On the Medi-Cal side, the federal government will cover the entire cost of care for newly eligible enrollees for the first three years, starting Jan. 1, 2014. That means the state will lose money for any patient it treats who could have been covered.
California got a head start on expanding Medi-Cal coverage by signing up more than 550,000 low-income people in a temporary program. Those patients are expected to automatically transition into Medi-Cal in 2014.
Antonia Santana, a self-employed housekeeper, is covered by the interim program, Healthy Way L.A. Santana, 50, said she has high blood pressure and relies on the coverage for her medication and doctors’ visits. She hopes to receive Medi-Cal coverage when the healthcare overhaul takes effect. “I won’t have to be thinking, ‘If I get sick, where am I going to go? How am I going to pay for that?’ ” she said.

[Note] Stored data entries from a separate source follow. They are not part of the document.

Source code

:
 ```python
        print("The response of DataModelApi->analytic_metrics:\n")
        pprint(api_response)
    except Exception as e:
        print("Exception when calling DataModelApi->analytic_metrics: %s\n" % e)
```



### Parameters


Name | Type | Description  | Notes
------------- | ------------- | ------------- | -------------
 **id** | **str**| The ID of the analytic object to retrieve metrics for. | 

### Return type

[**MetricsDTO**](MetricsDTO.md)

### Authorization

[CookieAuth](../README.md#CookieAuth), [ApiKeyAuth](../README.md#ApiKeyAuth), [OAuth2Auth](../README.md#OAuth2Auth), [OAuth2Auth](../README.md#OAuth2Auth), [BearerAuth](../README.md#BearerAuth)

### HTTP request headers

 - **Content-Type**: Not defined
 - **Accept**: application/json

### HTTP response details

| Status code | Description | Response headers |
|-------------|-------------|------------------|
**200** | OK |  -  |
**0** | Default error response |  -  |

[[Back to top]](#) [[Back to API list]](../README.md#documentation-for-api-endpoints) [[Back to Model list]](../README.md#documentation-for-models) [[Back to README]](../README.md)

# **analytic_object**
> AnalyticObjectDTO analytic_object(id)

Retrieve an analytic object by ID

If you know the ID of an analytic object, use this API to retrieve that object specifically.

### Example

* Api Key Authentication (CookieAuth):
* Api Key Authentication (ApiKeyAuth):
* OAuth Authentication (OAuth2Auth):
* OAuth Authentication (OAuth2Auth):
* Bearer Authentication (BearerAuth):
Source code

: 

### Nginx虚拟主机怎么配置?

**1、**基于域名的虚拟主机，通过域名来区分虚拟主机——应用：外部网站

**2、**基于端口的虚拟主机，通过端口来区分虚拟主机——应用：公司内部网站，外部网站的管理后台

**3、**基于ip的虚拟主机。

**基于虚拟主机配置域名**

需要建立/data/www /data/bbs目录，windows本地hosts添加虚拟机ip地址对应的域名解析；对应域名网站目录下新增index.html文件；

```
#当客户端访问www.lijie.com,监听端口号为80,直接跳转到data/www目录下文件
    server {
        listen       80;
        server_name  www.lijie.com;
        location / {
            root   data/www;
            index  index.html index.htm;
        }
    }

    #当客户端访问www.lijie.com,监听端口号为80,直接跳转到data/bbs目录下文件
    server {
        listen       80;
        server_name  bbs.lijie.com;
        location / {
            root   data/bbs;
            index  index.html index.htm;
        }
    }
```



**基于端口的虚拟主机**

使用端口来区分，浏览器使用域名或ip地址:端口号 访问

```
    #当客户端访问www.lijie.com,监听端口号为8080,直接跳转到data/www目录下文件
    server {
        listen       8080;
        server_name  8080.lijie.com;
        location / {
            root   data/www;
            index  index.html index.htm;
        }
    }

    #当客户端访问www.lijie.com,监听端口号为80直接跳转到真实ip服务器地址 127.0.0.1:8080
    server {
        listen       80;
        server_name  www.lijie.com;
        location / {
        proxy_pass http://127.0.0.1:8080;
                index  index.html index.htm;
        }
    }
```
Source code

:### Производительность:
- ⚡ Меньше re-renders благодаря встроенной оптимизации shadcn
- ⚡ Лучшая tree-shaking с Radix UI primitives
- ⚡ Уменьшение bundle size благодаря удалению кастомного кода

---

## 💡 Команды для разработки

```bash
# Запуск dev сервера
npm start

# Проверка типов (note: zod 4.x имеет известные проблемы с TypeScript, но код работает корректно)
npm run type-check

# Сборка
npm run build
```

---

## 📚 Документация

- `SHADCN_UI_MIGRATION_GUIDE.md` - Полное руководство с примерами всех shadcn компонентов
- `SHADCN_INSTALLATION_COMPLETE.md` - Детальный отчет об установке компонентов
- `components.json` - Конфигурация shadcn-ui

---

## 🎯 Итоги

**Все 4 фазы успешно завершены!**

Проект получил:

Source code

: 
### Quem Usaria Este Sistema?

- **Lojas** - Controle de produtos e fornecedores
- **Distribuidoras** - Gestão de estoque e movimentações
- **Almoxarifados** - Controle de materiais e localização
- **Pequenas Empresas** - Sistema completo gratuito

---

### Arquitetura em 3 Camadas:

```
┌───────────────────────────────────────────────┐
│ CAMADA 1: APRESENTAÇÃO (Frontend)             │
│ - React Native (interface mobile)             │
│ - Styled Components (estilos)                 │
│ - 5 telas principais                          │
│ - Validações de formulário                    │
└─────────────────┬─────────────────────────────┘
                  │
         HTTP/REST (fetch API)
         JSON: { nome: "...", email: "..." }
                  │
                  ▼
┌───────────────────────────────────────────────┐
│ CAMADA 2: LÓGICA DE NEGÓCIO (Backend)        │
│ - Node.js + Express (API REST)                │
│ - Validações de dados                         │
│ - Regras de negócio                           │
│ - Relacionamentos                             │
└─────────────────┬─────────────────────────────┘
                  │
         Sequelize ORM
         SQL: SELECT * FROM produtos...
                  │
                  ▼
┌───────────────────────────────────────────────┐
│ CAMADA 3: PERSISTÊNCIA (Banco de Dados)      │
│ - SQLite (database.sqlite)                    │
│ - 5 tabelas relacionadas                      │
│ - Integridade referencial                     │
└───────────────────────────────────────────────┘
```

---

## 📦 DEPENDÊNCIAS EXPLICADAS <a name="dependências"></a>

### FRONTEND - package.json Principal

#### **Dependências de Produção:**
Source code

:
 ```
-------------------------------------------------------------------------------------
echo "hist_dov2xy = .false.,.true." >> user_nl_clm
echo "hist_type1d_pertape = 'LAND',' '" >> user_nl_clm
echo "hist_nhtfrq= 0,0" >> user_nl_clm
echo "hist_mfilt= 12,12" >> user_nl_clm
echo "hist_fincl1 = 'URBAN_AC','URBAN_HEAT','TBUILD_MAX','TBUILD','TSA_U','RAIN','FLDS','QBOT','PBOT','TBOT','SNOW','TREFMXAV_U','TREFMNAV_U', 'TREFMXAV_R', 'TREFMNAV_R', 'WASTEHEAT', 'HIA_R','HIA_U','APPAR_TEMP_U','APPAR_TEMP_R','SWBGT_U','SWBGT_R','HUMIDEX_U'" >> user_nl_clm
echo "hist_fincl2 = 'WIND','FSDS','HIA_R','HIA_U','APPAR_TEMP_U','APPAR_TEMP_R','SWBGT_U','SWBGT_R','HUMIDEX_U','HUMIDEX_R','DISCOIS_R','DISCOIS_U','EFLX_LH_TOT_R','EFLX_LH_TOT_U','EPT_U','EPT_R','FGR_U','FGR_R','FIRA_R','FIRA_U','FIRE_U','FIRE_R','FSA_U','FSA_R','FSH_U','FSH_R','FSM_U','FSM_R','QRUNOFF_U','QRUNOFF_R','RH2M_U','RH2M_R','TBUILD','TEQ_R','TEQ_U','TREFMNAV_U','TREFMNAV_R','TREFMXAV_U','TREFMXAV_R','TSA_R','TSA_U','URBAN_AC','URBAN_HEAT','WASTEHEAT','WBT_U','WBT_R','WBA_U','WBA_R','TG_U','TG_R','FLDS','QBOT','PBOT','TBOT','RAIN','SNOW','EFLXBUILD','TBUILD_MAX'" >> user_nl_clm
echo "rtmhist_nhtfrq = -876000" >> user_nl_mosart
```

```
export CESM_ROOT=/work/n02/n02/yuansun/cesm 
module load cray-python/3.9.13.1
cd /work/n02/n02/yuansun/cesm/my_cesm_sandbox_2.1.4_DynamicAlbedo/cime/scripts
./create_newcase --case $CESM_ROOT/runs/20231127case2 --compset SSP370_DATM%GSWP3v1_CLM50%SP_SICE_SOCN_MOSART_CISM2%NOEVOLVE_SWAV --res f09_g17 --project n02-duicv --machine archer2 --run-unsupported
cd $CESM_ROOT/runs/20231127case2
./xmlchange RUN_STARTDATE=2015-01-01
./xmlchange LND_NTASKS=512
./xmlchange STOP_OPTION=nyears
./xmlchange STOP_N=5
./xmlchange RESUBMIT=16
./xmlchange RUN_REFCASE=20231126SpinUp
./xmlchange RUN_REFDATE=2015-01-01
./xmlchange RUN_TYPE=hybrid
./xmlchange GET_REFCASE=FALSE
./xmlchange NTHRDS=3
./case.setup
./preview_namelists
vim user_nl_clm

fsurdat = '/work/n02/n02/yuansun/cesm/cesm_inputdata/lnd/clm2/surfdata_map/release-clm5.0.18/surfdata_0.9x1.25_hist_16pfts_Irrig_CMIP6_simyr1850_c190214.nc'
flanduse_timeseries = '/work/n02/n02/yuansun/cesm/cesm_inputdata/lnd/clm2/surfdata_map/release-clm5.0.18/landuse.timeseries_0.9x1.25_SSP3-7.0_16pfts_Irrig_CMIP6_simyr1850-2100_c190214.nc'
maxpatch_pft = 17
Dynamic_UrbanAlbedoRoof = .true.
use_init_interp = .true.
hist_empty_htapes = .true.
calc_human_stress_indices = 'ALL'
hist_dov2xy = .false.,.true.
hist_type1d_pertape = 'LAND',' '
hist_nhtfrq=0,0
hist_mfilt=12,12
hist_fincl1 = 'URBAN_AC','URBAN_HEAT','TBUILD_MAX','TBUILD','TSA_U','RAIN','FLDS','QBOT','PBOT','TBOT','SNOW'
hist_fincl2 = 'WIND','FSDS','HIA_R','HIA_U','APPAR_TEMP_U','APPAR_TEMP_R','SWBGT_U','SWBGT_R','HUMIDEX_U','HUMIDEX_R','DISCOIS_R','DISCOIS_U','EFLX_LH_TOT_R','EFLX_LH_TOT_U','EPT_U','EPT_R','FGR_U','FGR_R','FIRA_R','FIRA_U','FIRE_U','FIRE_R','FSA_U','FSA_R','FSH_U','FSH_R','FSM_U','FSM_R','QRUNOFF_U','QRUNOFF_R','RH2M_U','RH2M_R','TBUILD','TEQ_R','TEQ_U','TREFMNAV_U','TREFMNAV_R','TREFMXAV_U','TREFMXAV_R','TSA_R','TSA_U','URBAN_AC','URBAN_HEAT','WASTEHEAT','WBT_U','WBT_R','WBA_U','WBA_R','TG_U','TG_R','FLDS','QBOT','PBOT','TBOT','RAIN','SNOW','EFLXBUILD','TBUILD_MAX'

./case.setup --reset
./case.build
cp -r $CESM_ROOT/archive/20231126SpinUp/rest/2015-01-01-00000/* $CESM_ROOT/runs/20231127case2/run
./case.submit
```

In addition to marketing, state health officials are investing millions of dollars in a website and enrollment system intended to present consumers their options and costs.
However, up to 75% of applicants are expected to need face-to-face help navigating the enrollment process. They could include poor families, middle-income working residents, homeless people and small-business owners. That will mean that an estimated 25,000 paid and unpaid representatives speaking as many as 13 languages will need to be recruited, trained and dispatched.
“The state has to figure out how to reach all of these groups, and they all require a different strategy,” said Larry Levitt, senior vice president of the Kaiser Family Foundation. “Boring federal government public service announcements airing at 2 in the morning are not going to work.”
Community, religious and health advocacy organizations are expected to play a critical role. Chu of OneLA said the best outreach strategy is inviting people to sit down with someone they trust. “This isn’t a model of let’s build it and they will come,” he said. “They have got to go to where the customers are.”
For patients who fall though the cracks or get tangled up in the new bureaucracy, organizations like the Pacoima-based Neighborhood Legal Services hope to help. The group is already dealing with billing problems and lack of access to care in Healthy Way L.A. As the healthcare overhaul ramps up, the group’s hotline is likely to get many more calls.
“It’s going to be a very bumpy road,” said Cori Racela, a staff attorney. “And things are not that smooth already.”